- TASK GOAL
Establish the number of lines below that contain the string "Required". State that number alone.

- DATA UNDER STUDY
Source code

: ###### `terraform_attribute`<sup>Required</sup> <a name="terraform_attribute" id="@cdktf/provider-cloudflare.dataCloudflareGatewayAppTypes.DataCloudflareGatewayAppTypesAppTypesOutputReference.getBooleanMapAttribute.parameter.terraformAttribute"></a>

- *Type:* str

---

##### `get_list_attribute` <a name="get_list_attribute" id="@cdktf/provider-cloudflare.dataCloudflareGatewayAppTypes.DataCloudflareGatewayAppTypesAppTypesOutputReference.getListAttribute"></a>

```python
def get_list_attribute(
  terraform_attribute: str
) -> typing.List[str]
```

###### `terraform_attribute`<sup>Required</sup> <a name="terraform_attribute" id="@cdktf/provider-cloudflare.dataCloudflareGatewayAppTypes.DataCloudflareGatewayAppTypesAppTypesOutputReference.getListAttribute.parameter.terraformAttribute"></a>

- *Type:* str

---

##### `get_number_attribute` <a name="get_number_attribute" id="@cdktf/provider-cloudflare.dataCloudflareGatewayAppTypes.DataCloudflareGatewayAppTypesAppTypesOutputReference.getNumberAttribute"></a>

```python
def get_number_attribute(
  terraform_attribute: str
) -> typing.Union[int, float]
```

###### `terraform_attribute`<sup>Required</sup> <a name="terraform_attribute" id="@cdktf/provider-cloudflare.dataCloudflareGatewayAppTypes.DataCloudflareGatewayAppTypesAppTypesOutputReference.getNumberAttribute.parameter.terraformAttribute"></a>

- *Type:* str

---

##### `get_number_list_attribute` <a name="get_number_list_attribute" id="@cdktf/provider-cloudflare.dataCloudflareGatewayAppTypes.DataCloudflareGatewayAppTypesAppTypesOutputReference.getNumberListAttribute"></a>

- EXERCISE OUTPUT
3